We were across the lake and passing the Grape Hammock Marina entrance by about 8:30. Since they had been so helpful, we decided to throw more business their way and get sodas and snacks.

Not long after that, we were back underway and headed for S65. It took a while to roust the lock keeper, but it was otherwise uneventful, and she didn't seem to mind or notice our breech cloths.

The plan was to camp just south of the island that we'd found was in the bombing range before. We locked through S65B again, dropping about 8 feet.

Turned out the sought-for campsite was ALSO in the bombing range according to a sign we found there.

We continued motoring down the 'ditch'. We had consumed most of our food and water, and much of our fuel, so were significantly lighter than we had been when going upriver. Bertha was now propelling us at 14-15 mph. I actually throttled back to 12-13 mph to save gas!

We ran out of 'ditch' before finding a campsite, and continued down the historic channel. After Rabbit Island, I wanted a shaded campsite. The 2004 hurricanes apparently took out a lot of trees in this area. It was hard to find a high spot with a place to land the boat AND shade. We finally found this one.

We set up camp and spent the rest of the afternoon power lounging.

Soon after arriving, we witnessed more river traffic than we'd seen all week. Turned out, some of that traffic was people looking for us! (They didn't know us particularly. They were looking for the owner of the truck that had been parked near the boat ramp for days.) One of the boats stopped and asked if we belonged to the red truck by the ramp. I said yes, and he went to tell everyone we'd been found.

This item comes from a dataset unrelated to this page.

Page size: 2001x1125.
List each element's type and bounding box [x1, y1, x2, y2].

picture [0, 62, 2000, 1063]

It seems we were supposed to tell 'Leroy' we were camping on the river. Leroy is the manager of the campground near the boat ramp. (I had seen a sign asking people to check in, but assumed it meant people camping at the campground.

It rained enough to cool things slightly before evening. Otherwise, it was an uneventful evening (we thought).

Day Five

We put Nissie back on the boat. Bertha was about out of gas (Nissie has her own tank), and it was a short run downstream.

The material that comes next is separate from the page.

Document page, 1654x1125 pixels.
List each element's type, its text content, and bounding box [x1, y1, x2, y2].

Within an hour we were in sight of the boat ramp when Nissie ran out of gas. I refilled her, and while trying to restart her noticed gas dripping out of the cowling (not normal).

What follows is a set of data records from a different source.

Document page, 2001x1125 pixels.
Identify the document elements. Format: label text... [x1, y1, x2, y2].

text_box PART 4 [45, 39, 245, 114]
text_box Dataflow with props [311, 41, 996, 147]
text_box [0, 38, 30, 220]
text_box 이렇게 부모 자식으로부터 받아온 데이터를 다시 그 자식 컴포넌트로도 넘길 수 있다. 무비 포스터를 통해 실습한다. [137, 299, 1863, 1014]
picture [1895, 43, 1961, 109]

By the time I had unstuck the carbuerator float valve and restarted, Mike had a shirt and shorts on. I was still in breech cloth, but I did throw on a T-shirt before reaching the boat ramp.

At the ramp, a State Officer stood by his official boat, waiting for us to land so he could do a safety check. He saw the lifejackets and fire extinguisher, and I produced registration and whistle when he asked. As we talked, I put pants on over my breech cloth. Our 'Nudist in the area' signs were clearly visible in the boat.

The officer chatted about the sunken boat, and airboat propeller injury someone had suffered, both within a short distance of our campsite the previous evening. He also mentioned we were supposed to have gotten a permit to camp in this section of river. He didn't cite us, but advised us to get one next time. Nudity was not mentioned.

My winch on the trailer was somehow stripped out when we tried to bring in the boat. It had not been that way before, and I have no idea what happened to it. I had to haul the boat out with it partly sticking out from the back of the trailer until it was on level ground.

Other than that, it was an easy trip back home.